Teaching character has been an important lesson in American public education until recent years. Students learned to be polite, honest, independent, resilient, and respectful of others. They learned to exhibit self-control, accept challenges and personal responsibility, value family and self, show empathy for and get along with others. There were no tests to measure their progress. No funding was required for additional teachers, textbooks, materials, and special teacher workshops.
However, the purpose of public education shifted under John Dewey’s teaching philosophy which is embedded in every government school. The focus on academic learning has turned to non-academic learning with the classroom serving as the engine for social and political change. Moral relativism replaced the teaching of character with its emphasis on ethics and morality. Love of America and pride in our national heritage were replaced with hatred for America, its Judeo-Christian heritage, and its traditional family values. With the loss of a moral compass, the school climate has turned deadly as students become violent, disrespectful for others, lacking in self control, and irresponsible.
After decades of being used as social engineering tools, students are so emotionally fragile that, as they enter college, many cannot cope with the rigors of the university and demand “safe spaces” where they can flee from reality.
Now in an effort to “fix” the problems that the public schools have created, the latest education fad of social and emotional learning is sweeping the nation.
In some independent school districts entire social and emotional department have already been created. The social engineering officially continues, now under the guise of “teaching the whole child.”
In the Austin, Texas independent school district, skills such as understanding and managing emotions, forming positive relationships, solving problems, and being optimistic have been integrated into the curriculum. Teachers are asked to spend 30-45 minutes a week teaching a lesson on an explicit skill. They have hired expensive consultants and created new programs and materials to formally teach what we once did for free.
In Dallas, Texas the Dallas Morning News (DMN) reports that the Dallas Independent School Board (DISD) has “…quietly passed a policy pushed by trustee Dan Micciche that requires social and emotional learning -- already used informally in some schools – to be taught in all classrooms over the next 10 years.” The DISD notes the program will follow that of the Austin ISD and questions whether federal funding can be obtained.
ESSA requires that at least one non-cognitive trait be assessed by the states and incorporated into their accountability systems. The dilemma is how to measure the progress.
Already policy makers and corporate leaders are demanding measurement. If a school district uses any taxpayer funding for their SEL program, they will be required to file more reports and to collect more highly personal information for student permanent records.

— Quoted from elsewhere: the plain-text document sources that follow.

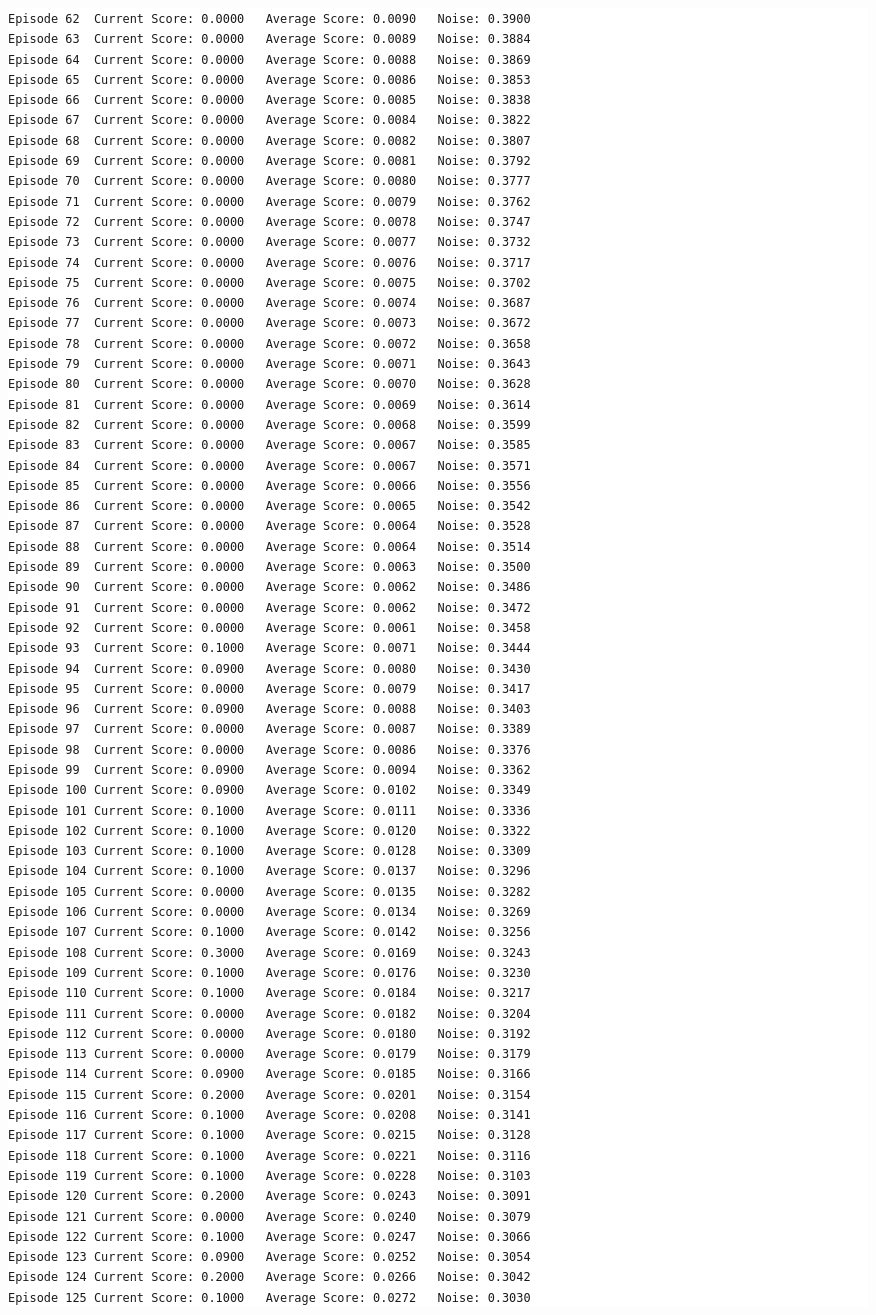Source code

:     Episode 62	Current Score: 0.0000	Average Score: 0.0090	Noise: 0.3900
    Episode 63	Current Score: 0.0000	Average Score: 0.0089	Noise: 0.3884
    Episode 64	Current Score: 0.0000	Average Score: 0.0088	Noise: 0.3869
    Episode 65	Current Score: 0.0000	Average Score: 0.0086	Noise: 0.3853
    Episode 66	Current Score: 0.0000	Average Score: 0.0085	Noise: 0.3838
    Episode 67	Current Score: 0.0000	Average Score: 0.0084	Noise: 0.3822
    Episode 68	Current Score: 0.0000	Average Score: 0.0082	Noise: 0.3807
    Episode 69	Current Score: 0.0000	Average Score: 0.0081	Noise: 0.3792
    Episode 70	Current Score: 0.0000	Average Score: 0.0080	Noise: 0.3777
    Episode 71	Current Score: 0.0000	Average Score: 0.0079	Noise: 0.3762
    Episode 72	Current Score: 0.0000	Average Score: 0.0078	Noise: 0.3747
    Episode 73	Current Score: 0.0000	Average Score: 0.0077	Noise: 0.3732
    Episode 74	Current Score: 0.0000	Average Score: 0.0076	Noise: 0.3717
    Episode 75	Current Score: 0.0000	Average Score: 0.0075	Noise: 0.3702
    Episode 76	Current Score: 0.0000	Average Score: 0.0074	Noise: 0.3687
    Episode 77	Current Score: 0.0000	Average Score: 0.0073	Noise: 0.3672
    Episode 78	Current Score: 0.0000	Average Score: 0.0072	Noise: 0.3658
    Episode 79	Current Score: 0.0000	Average Score: 0.0071	Noise: 0.3643
    Episode 80	Current Score: 0.0000	Average Score: 0.0070	Noise: 0.3628
    Episode 81	Current Score: 0.0000	Average Score: 0.0069	Noise: 0.3614
    Episode 82	Current Score: 0.0000	Average Score: 0.0068	Noise: 0.3599
    Episode 83	Current Score: 0.0000	Average Score: 0.0067	Noise: 0.3585
    Episode 84	Current Score: 0.0000	Average Score: 0.0067	Noise: 0.3571
    Episode 85	Current Score: 0.0000	Average Score: 0.0066	Noise: 0.3556
    Episode 86	Current Score: 0.0000	Average Score: 0.0065	Noise: 0.3542
    Episode 87	Current Score: 0.0000	Average Score: 0.0064	Noise: 0.3528
    Episode 88	Current Score: 0.0000	Average Score: 0.0064	Noise: 0.3514
    Episode 89	Current Score: 0.0000	Average Score: 0.0063	Noise: 0.3500
    Episode 90	Current Score: 0.0000	Average Score: 0.0062	Noise: 0.3486
    Episode 91	Current Score: 0.0000	Average Score: 0.0062	Noise: 0.3472
    Episode 92	Current Score: 0.0000	Average Score: 0.0061	Noise: 0.3458
    Episode 93	Current Score: 0.1000	Average Score: 0.0071	Noise: 0.3444
    Episode 94	Current Score: 0.0900	Average Score: 0.0080	Noise: 0.3430
    Episode 95	Current Score: 0.0000	Average Score: 0.0079	Noise: 0.3417
    Episode 96	Current Score: 0.0900	Average Score: 0.0088	Noise: 0.3403
    Episode 97	Current Score: 0.0000	Average Score: 0.0087	Noise: 0.3389
    Episode 98	Current Score: 0.0000	Average Score: 0.0086	Noise: 0.3376
    Episode 99	Current Score: 0.0900	Average Score: 0.0094	Noise: 0.3362
    Episode 100	Current Score: 0.0900	Average Score: 0.0102	Noise: 0.3349
    Episode 101	Current Score: 0.1000	Average Score: 0.0111	Noise: 0.3336
    Episode 102	Current Score: 0.1000	Average Score: 0.0120	Noise: 0.3322
    Episode 103	Current Score: 0.1000	Average Score: 0.0128	Noise: 0.3309
    Episode 104	Current Score: 0.1000	Average Score: 0.0137	Noise: 0.3296
    Episode 105	Current Score: 0.0000	Average Score: 0.0135	Noise: 0.3282
    Episode 106	Current Score: 0.0000	Average Score: 0.0134	Noise: 0.3269
    Episode 107	Current Score: 0.1000	Average Score: 0.0142	Noise: 0.3256
    Episode 108	Current Score: 0.3000	Average Score: 0.0169	Noise: 0.3243
    Episode 109	Current Score: 0.1000	Average Score: 0.0176	Noise: 0.3230
    Episode 110	Current Score: 0.1000	Average Score: 0.0184	Noise: 0.3217
    Episode 111	Current Score: 0.0000	Average Score: 0.0182	Noise: 0.3204
    Episode 112	Current Score: 0.0000	Average Score: 0.0180	Noise: 0.3192
    Episode 113	Current Score: 0.0000	Average Score: 0.0179	Noise: 0.3179
    Episode 114	Current Score: 0.0900	Average Score: 0.0185	Noise: 0.3166
    Episode 115	Current Score: 0.2000	Average Score: 0.0201	Noise: 0.3154
    Episode 116	Current Score: 0.1000	Average Score: 0.0208	Noise: 0.3141
    Episode 117	Current Score: 0.1000	Average Score: 0.0215	Noise: 0.3128
    Episode 118	Current Score: 0.1000	Average Score: 0.0221	Noise: 0.3116
    Episode 119	Current Score: 0.1000	Average Score: 0.0228	Noise: 0.3103
    Episode 120	Current Score: 0.2000	Average Score: 0.0243	Noise: 0.3091
    Episode 121	Current Score: 0.0000	Average Score: 0.0240	Noise: 0.3079
    Episode 122	Current Score: 0.1000	Average Score: 0.0247	Noise: 0.3066
    Episode 123	Current Score: 0.0900	Average Score: 0.0252	Noise: 0.3054
    Episode 124	Current Score: 0.2000	Average Score: 0.0266	Noise: 0.3042
    Episode 125	Current Score: 0.1000	Average Score: 0.0272	Noise: 0.3030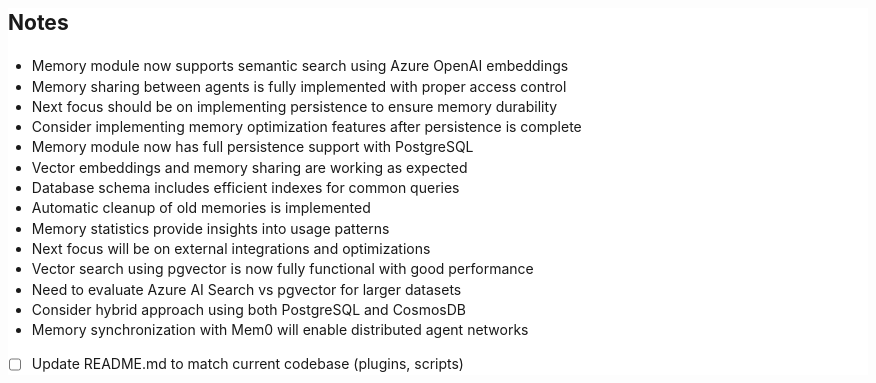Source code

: ## Notes
- Memory module now supports semantic search using Azure OpenAI embeddings
- Memory sharing between agents is fully implemented with proper access control
- Next focus should be on implementing persistence to ensure memory durability
- Consider implementing memory optimization features after persistence is complete
- Memory module now has full persistence support with PostgreSQL
- Vector embeddings and memory sharing are working as expected
- Database schema includes efficient indexes for common queries
- Automatic cleanup of old memories is implemented
- Memory statistics provide insights into usage patterns
- Next focus will be on external integrations and optimizations
- Vector search using pgvector is now fully functional with good performance
- Need to evaluate Azure AI Search vs pgvector for larger datasets
- Consider hybrid approach using both PostgreSQL and CosmosDB
- Memory synchronization with Mem0 will enable distributed agent networks

- [ ] Update README.md to match current codebase (plugins, scripts)
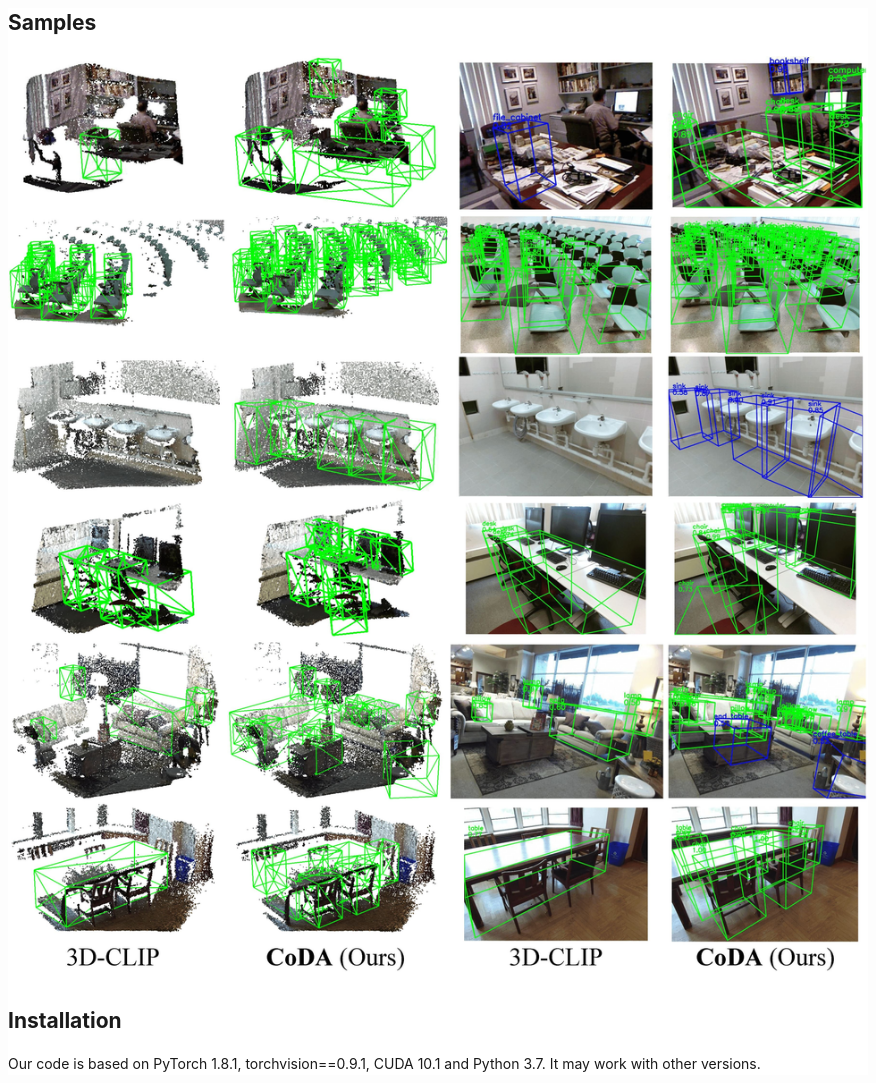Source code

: ## Samples  
<img src="assets/CoDA_sup_fig0_v3_cropped_compressed_v2.jpg">

## Installation
Our code is based on PyTorch 1.8.1, torchvision==0.9.1, CUDA 10.1 and Python 3.7. It may work with other versions.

Government-appropriate thoughts and behavior will be taught by the latest round of “experts.”
Already new consulting groups are hawking their wares and profiting handsomely at the expense of children who are labeled “human capital.”
Under ESSA, there will be even more federal controls despite what our Congress promised us.
But can social and emotional traits such as character be measured? Should we turn social and emotional learning into high stakes metrics for high stakes accountability? Not according to noted character psychologist, Angela Duckworth, who wrote, “But we’re nowhere near ready -- and perhaps never will be -- to use feedback on character as a metric for judging the effectiveness of teachers and schools. We shouldn’t be rewarding or punishing schools for how students perform on these measures.”
What once was free and inherently taught now will cost the taxpayer billions of dollars while the students are psychologically manipulated to alter their beliefs, values, and world views and forced to take psychological assessments. In a nutshell, their mental health will be evaluated according to government standards.
ESSA is an unconstitutional piece of legislation that is very dangerous for our American freedoms. Parents must demand that their state legislators stop the implementation of ESSA. Having one’s child psychologically profiled is yet another reason why school choice is sweeping across the nation.